The next month brought a snow so thick that it closed the highways between us. “I’ll take the train,” I told her, trying to keep my anxiety out of my voice. “I’ll just leave early.”
“How early?” she asked. When I told her, she wouldn’t hear of it. “I can’t even guarantee I can get to the shop. Don’t spend your whole day trying to get here. Next month.”
“Next month,” I agreed, pacing around my apartment. Was I not supposed to get the tattoo after all? Was it the wrong design, the wrong trees?
“I thought you were excited,” I said, lighting the candle on Robin’s altar. “Is it the memory stuff – is that a bad connotation? Or should I just avoid Kipling? You know I’m not a fan either.” While I’ll admit to having a case of Anglophilia, Kipling’s particular brand of propaganda tends to be the colonial and racist kind more often than not. I got no particularly clear answer, so I resolved to try once more. If the third appointment was canceled, if something kept me from getting there – well, I’d reconsider my options.

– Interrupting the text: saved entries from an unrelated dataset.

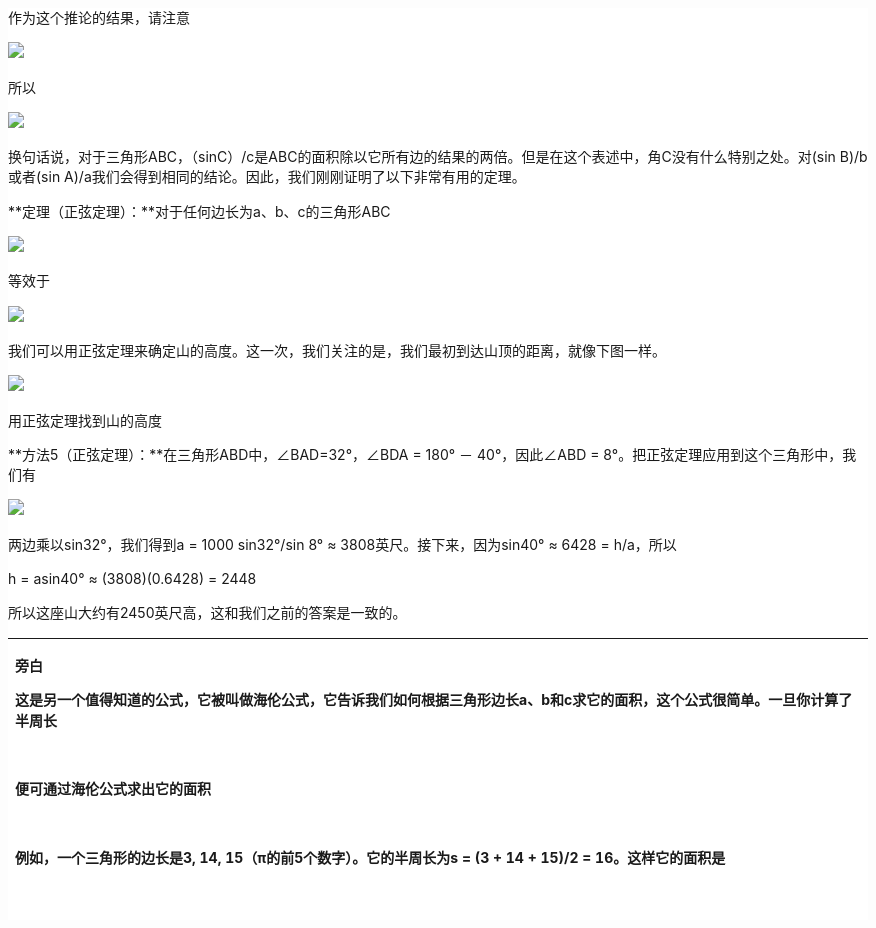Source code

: 作为这个推论的结果，请注意

![](file:///C:/Users/samuel/AppData/Local/Temp/msohtmlclip1/01/clip_image067.png)

所以

![](file:///C:/Users/samuel/AppData/Local/Temp/msohtmlclip1/01/clip_image069.png)

换句话说，对于三角形ABC，（sinC）/c是ABC的面积除以它所有边的结果的两倍。但是在这个表述中，角C没有什么特别之处。对\(sin B\)/b或者\(sin A\)/a我们会得到相同的结论。因此，我们刚刚证明了以下非常有用的定理。

**定理（正弦定理）：**对于任何边长为a、b、c的三角形ABC

![](file:///C:/Users/samuel/AppData/Local/Temp/msohtmlclip1/01/clip_image071.png)

等效于

![](file:///C:/Users/samuel/AppData/Local/Temp/msohtmlclip1/01/clip_image073.png)

我们可以用正弦定理来确定山的高度。这一次，我们关注的是，我们最初到达山顶的距离，就像下图一样。

![](file:///C:/Users/samuel/AppData/Local/Temp/msohtmlclip1/01/clip_image075.png)

用正弦定理找到山的高度

**方法5（正弦定理）：**在三角形ABD中，∠BAD=32°，∠BDA = 180° － 40°，因此∠ABD = 8°。把正弦定理应用到这个三角形中，我们有

![](file:///C:/Users/samuel/AppData/Local/Temp/msohtmlclip1/01/clip_image077.png)

两边乘以sin32°，我们得到a = 1000 sin32°/sin 8° ≈ 3808英尺。接下来，因为sin40° ≈ 6428 = h/a，所以

h = asin40° ≈ \(3808\)\(0.6428\) = 2448

所以这座山大约有2450英尺高，这和我们之前的答案是一致的。

<table>
  <thead>
    <tr>
      <th style="text-align:left">
        <p><b>&#x65C1;&#x767D;</b>
        </p>
        <p>&#x8FD9;&#x662F;&#x53E6;&#x4E00;&#x4E2A;&#x503C;&#x5F97;&#x77E5;&#x9053;&#x7684;&#x516C;&#x5F0F;&#xFF0C;&#x5B83;&#x88AB;&#x53EB;&#x505A;&#x6D77;&#x4F26;&#x516C;&#x5F0F;&#xFF0C;&#x5B83;&#x544A;&#x8BC9;&#x6211;&#x4EEC;&#x5982;&#x4F55;&#x6839;&#x636E;&#x4E09;&#x89D2;&#x5F62;&#x8FB9;&#x957F;a&#x3001;b&#x548C;c&#x6C42;&#x5B83;&#x7684;&#x9762;&#x79EF;&#xFF0C;&#x8FD9;&#x4E2A;&#x516C;&#x5F0F;&#x5F88;&#x7B80;&#x5355;&#x3002;&#x4E00;&#x65E6;&#x4F60;&#x8BA1;&#x7B97;&#x4E86;&#x534A;&#x5468;&#x957F;</p>
        <p>
          <img src="file:///C:/Users/samuel/AppData/Local/Temp/msohtmlclip1/01/clip_image079.png"
          alt/>
        </p>
        <p>&#x4FBF;&#x53EF;&#x901A;&#x8FC7;&#x6D77;&#x4F26;&#x516C;&#x5F0F;&#x6C42;&#x51FA;&#x5B83;&#x7684;&#x9762;&#x79EF;</p>
        <p>
          <img src="file:///C:/Users/samuel/AppData/Local/Temp/msohtmlclip1/01/clip_image081.png"
          alt/>
        </p>
        <p>&#x4F8B;&#x5982;&#xFF0C;&#x4E00;&#x4E2A;&#x4E09;&#x89D2;&#x5F62;&#x7684;&#x8FB9;&#x957F;&#x662F;3,
          14, 15&#xFF08;&#x3C0;&#x7684;&#x524D;5&#x4E2A;&#x6570;&#x5B57;&#xFF09;&#x3002;&#x5B83;&#x7684;&#x534A;&#x5468;&#x957F;&#x4E3A;s
          = (3 + 14 + 15)/2 = 16&#x3002;&#x8FD9;&#x6837;&#x5B83;&#x7684;&#x9762;&#x79EF;&#x662F;</p>
        <p>
          <img src="file:///C:/Users/samuel/AppData/Local/Temp/msohtmlclip1/01/clip_image083.png"
          alt/>
        </p>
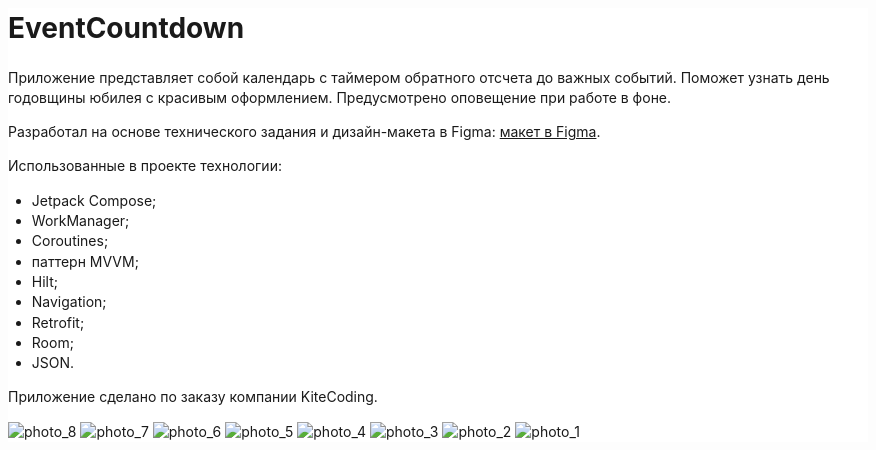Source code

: # EventCountdown
Приложение представляет собой календарь с таймером обратного отсчета до важных событий. Поможет узнать день годовщины юбилея с красивым оформлением.
Предусмотрено оповещение при работе в фоне.

Разработал на основе технического задания и дизайн-макета в Figma:
[макет в Figma](https://www.figma.com/design/CICLcnLqz3YblWnd60his8/%D0%9E%D0%B1%D1%80%D0%B0%D1%82%D0%BD%D1%8B%D0%B9-%D0%BE%D1%82%D1%81%D1%87%D0%B5%D1%82?node-id=0-1).

Использованные в проекте технологии:
- Jetpack Compose;
- WorkManager;
- Coroutines;
- паттерн MVVM;
- Hilt;
- Navigation;
- Retrofit;
- Room;
- JSON.

Приложение сделано по заказу компании KiteCoding.

![photo_8](https://github.com/user-attachments/assets/a6953d9d-d632-4003-95c1-60cbdfe79187)
![photo_7](https://github.com/user-attachments/assets/1a418f9b-5ca9-41c8-9bb8-e00d51133217)
![photo_6](https://github.com/user-attachments/assets/529cb116-54ee-48d0-963e-1b31b2742ef3)
![photo_5](https://github.com/user-attachments/assets/ea389a80-12e6-4110-98a6-79fb932d5ca2)
![photo_4](https://github.com/user-attachments/assets/99d49faf-612d-4ca6-81bc-d02f7daee4e6)
![photo_3](https://github.com/user-attachments/assets/ed732962-be7a-4f86-ac6c-b1574660e688)
![photo_2](https://github.com/user-attachments/assets/1e858fb9-a177-4845-bdf3-d8ffdb080d47)
![photo_1](https://github.com/user-attachments/assets/6ab8ec7e-9f68-40e1-8384-ded9d1145717)
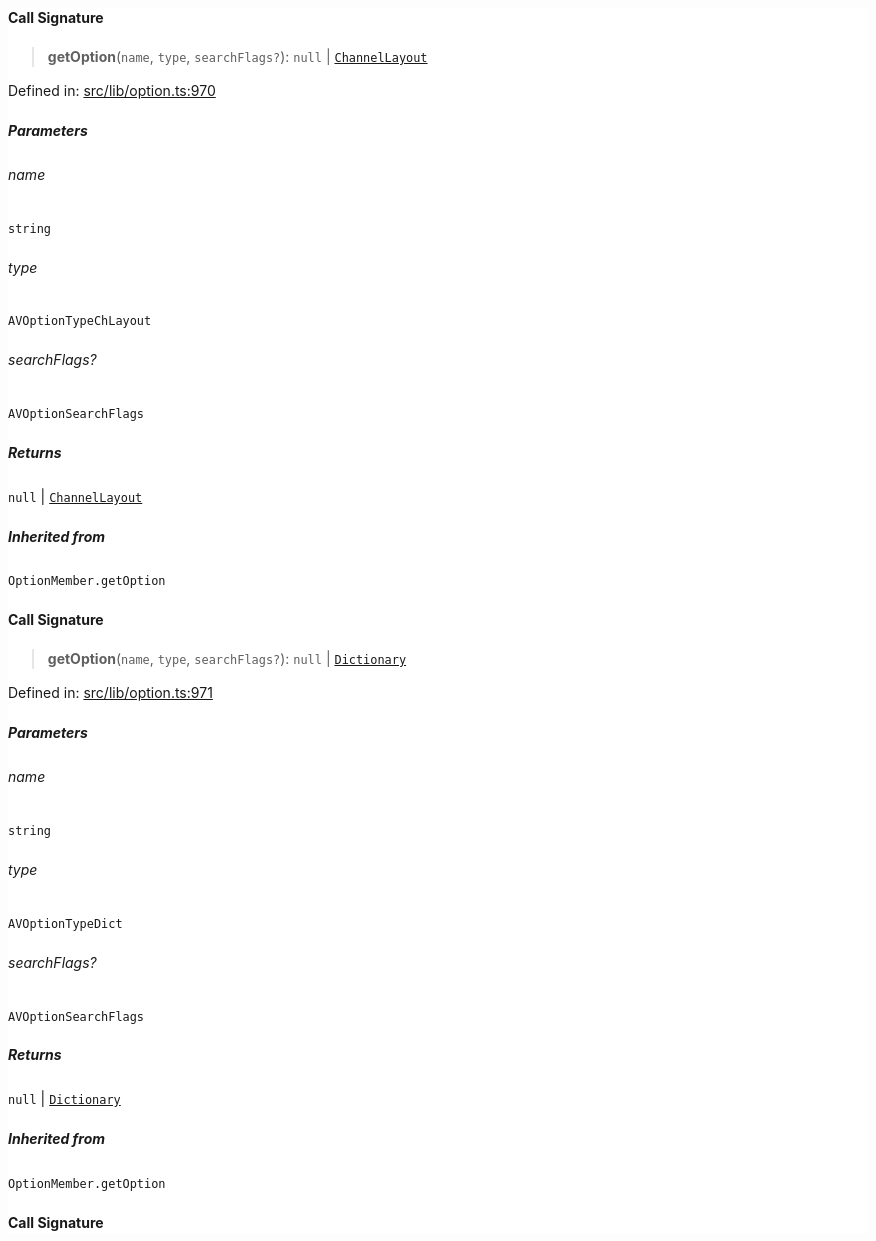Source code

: #### Call Signature

> **getOption**(`name`, `type`, `searchFlags?`): `null` \| [`ChannelLayout`](../interfaces/ChannelLayout.md)

Defined in: [src/lib/option.ts:970](https://github.com/seydx/av/blob/f8631fc881b394300b1479f511d55cf1c370a87f/src/lib/option.ts#L970)

##### Parameters

###### name

`string`

###### type

`AVOptionTypeChLayout`

###### searchFlags?

`AVOptionSearchFlags`

##### Returns

`null` \| [`ChannelLayout`](../interfaces/ChannelLayout.md)

##### Inherited from

`OptionMember.getOption`

#### Call Signature

> **getOption**(`name`, `type`, `searchFlags?`): `null` \| [`Dictionary`](Dictionary.md)

Defined in: [src/lib/option.ts:971](https://github.com/seydx/av/blob/f8631fc881b394300b1479f511d55cf1c370a87f/src/lib/option.ts#L971)

##### Parameters

###### name

`string`

###### type

`AVOptionTypeDict`

###### searchFlags?

`AVOptionSearchFlags`

##### Returns

`null` \| [`Dictionary`](Dictionary.md)

##### Inherited from

`OptionMember.getOption`

#### Call Signature
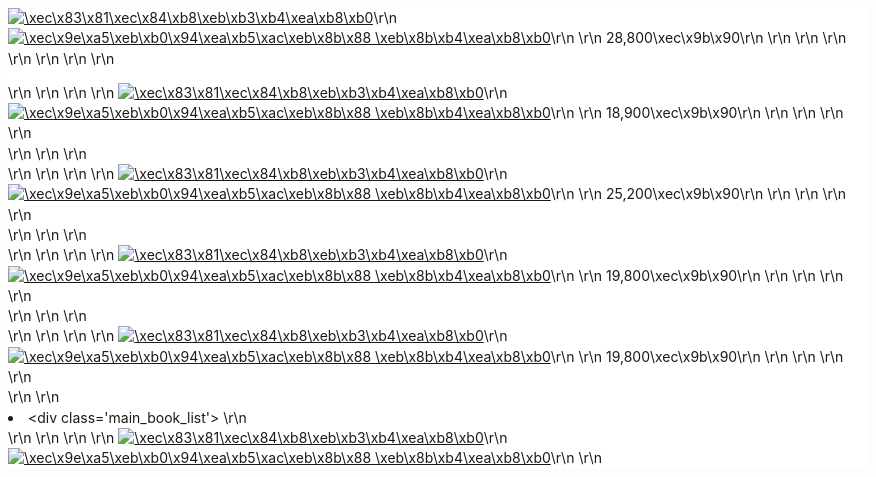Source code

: <a href="/store/books/look.php?p_code=B4300598719"><img src="/images/common/icon_view_detail.png" alt="\xec\x83\x81\xec\x84\xb8\xeb\xb3\xb4\xea\xb8\xb0" /></a>\r\n                                    <a href="javascript:;" onClick="addCart(\'B4300598719\',\'\',\'1\',\'\');"><img src="/images/common/icon_add_cart.png" alt="\xec\x9e\xa5\xeb\xb0\x94\xea\xb5\xac\xeb\x8b\x88 \xeb\x8b\xb4\xea\xb8\xb0" /></a>\r\n                                  </span>\r\n                <span class="price">28,800<span>\xec\x9b\x90</span></span>\r\n                <span class="pop_quick_bg" onClick="location=\'/store/books/look.php?p_code=B4300598719\'"></span>\r\n              </span>\r\n                                                        <img src="/data/books/B4300598719_m.jpg" alt="" class="thumb" />\r\n                          </span>\r\n          </div>\r\n        \r\n                \r\n          <div class="view_box">\r\n            <span class="view_box_block">\r\n              <span class="img_hidden_m">\r\n                <span class="pop_quick_menu">\r\n                  <a href="/store/books/look.php?p_code=B7015117381"><img src="/images/common/icon_view_detail.png" alt="\xec\x83\x81\xec\x84\xb8\xeb\xb3\xb4\xea\xb8\xb0" /></a>\r\n                                    <a href="javascript:;" onClick="addCart(\'B7015117381\',\'\',\'1\',\'\');"><img src="/images/common/icon_add_cart.png" alt="\xec\x9e\xa5\xeb\xb0\x94\xea\xb5\xac\xeb\x8b\x88 \xeb\x8b\xb4\xea\xb8\xb0" /></a>\r\n                                  </span>\r\n                <span class="price">18,900<span>\xec\x9b\x90</span></span>\r\n                <span class="pop_quick_bg" onClick="location=\'/store/books/look.php?p_code=B7015117381\'"></span>\r\n              </span>\r\n                                                        <img src="/data/books/B7015117381_m.jpg" alt="" class="thumb" />\r\n                          </span>\r\n          </div>\r\n        \r\n                \r\n          <div class="view_box">\r\n            <span class="view_box_block">\r\n              <span class="img_hidden_m">\r\n                <span class="pop_quick_menu">\r\n                  <a href="/store/books/look.php?p_code=B7468885216"><img src="/images/common/icon_view_detail.png" alt="\xec\x83\x81\xec\x84\xb8\xeb\xb3\xb4\xea\xb8\xb0" /></a>\r\n                                    <a href="javascript:;" onClick="addCart(\'B7468885216\',\'\',\'1\',\'\');"><img src="/images/common/icon_add_cart.png" alt="\xec\x9e\xa5\xeb\xb0\x94\xea\xb5\xac\xeb\x8b\x88 \xeb\x8b\xb4\xea\xb8\xb0" /></a>\r\n                                  </span>\r\n                <span class="price">25,200<span>\xec\x9b\x90</span></span>\r\n                <span class="pop_quick_bg" onClick="location=\'/store/books/look.php?p_code=B7468885216\'"></span>\r\n              </span>\r\n                                                        <img src="/data/books/B7468885216_m.jpg" alt="" class="thumb" />\r\n                          </span>\r\n          </div>\r\n        \r\n                \r\n          <div class="view_box">\r\n            <span class="view_box_block">\r\n              <span class="img_hidden_m">\r\n                <span class="pop_quick_menu">\r\n                  <a href="/store/books/look.php?p_code=B9354330938"><img src="/images/common/icon_view_detail.png" alt="\xec\x83\x81\xec\x84\xb8\xeb\xb3\xb4\xea\xb8\xb0" /></a>\r\n                                    <a href="javascript:;" onClick="addCart(\'B9354330938\',\'\',\'1\',\'\');"><img src="/images/common/icon_add_cart.png" alt="\xec\x9e\xa5\xeb\xb0\x94\xea\xb5\xac\xeb\x8b\x88 \xeb\x8b\xb4\xea\xb8\xb0" /></a>\r\n                                  </span>\r\n                <span class="price">19,800<span>\xec\x9b\x90</span></span>\r\n                <span class="pop_quick_bg" onClick="location=\'/store/books/look.php?p_code=B9354330938\'"></span>\r\n              </span>\r\n                                                        <img src="/data/books/B9354330938_m.jpg" alt="" class="thumb" />\r\n                          </span>\r\n          </div>\r\n        \r\n                \r\n          <div class="view_box">\r\n            <span class="view_box_block">\r\n              <span class="img_hidden_m">\r\n                <span class="pop_quick_menu">\r\n                  <a href="/store/books/look.php?p_code=B9602652686"><img src="/images/common/icon_view_detail.png" alt="\xec\x83\x81\xec\x84\xb8\xeb\xb3\xb4\xea\xb8\xb0" /></a>\r\n                                    <a href="javascript:;" onClick="addCart(\'B9602652686\',\'\',\'1\',\'\');"><img src="/images/common/icon_add_cart.png" alt="\xec\x9e\xa5\xeb\xb0\x94\xea\xb5\xac\xeb\x8b\x88 \xeb\x8b\xb4\xea\xb8\xb0" /></a>\r\n                                  </span>\r\n                <span class="price">19,800<span>\xec\x9b\x90</span></span>\r\n                <span class="pop_quick_bg" onClick="location=\'/store/books/look.php?p_code=B9602652686\'"></span>\r\n              </span>\r\n                                                        <img src="/data/books/B9602652686_m.jpg" alt="" class="thumb" />\r\n                          </span>\r\n          </div>\r\n        \r\n        </div></li><li><div class=\'main_book_list\'>        \r\n          <div class="view_box">\r\n            <span class="view_box_block">\r\n              <span class="img_hidden_m">\r\n                <span class="pop_quick_menu">\r\n                  <a href="/store/books/look.php?p_code=B3573121629"><img src="/images/common/icon_view_detail.png" alt="\xec\x83\x81\xec\x84\xb8\xeb\xb3\xb4\xea\xb8\xb0" /></a>\r\n                                    <a href="javascript:;" onClick="addCart(\'B3573121629\',\'\',\'1\',\'\');"><img src="/images/common/icon_add_cart.png" alt="\xec\x9e\xa5\xeb\xb0\x94\xea\xb5\xac\xeb\x8b\x88 \xeb\x8b\xb4\xea\xb8\xb0" /></a>\r\n                                  </span>\r\n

So it was just after Imbolc, with the world starting to stir towards warmth, when I found myself back in the chair at last, bare-shouldered and grinning and still unsure that I’d be getting a tattoo at all until the needle dropped.
“Third time’s the charm,” my artist said. She looked surprised at how hard I laughed. I had not remembered until that moment how important it is to ask for something three times in some fairy stories, to prove you’re sure you want it. I was suddenly aware of how much I was giving – and how much I stood to receive.
“You have no idea,” I agreed as the trees rolled down my skin, conduit and ward and charm.
1. ↩ Editor’s note: Following publication of this article, several readers reached out to mention that there is mention of the “oak, ash, and thorn” triad in sources earlier than Kipling. The phrase appears in Child Ballad 67A, “Glasgerion“, as attested in Thomas Percy’s 1765 collection:
Glasgerryon swore a full great othe,
By oake and ashe and thorne,
‘Lady, I was neuer in your chamber
Sith the time that I was borne.’
While Kipling made the phrase famous, it did predate him, and we regret the error.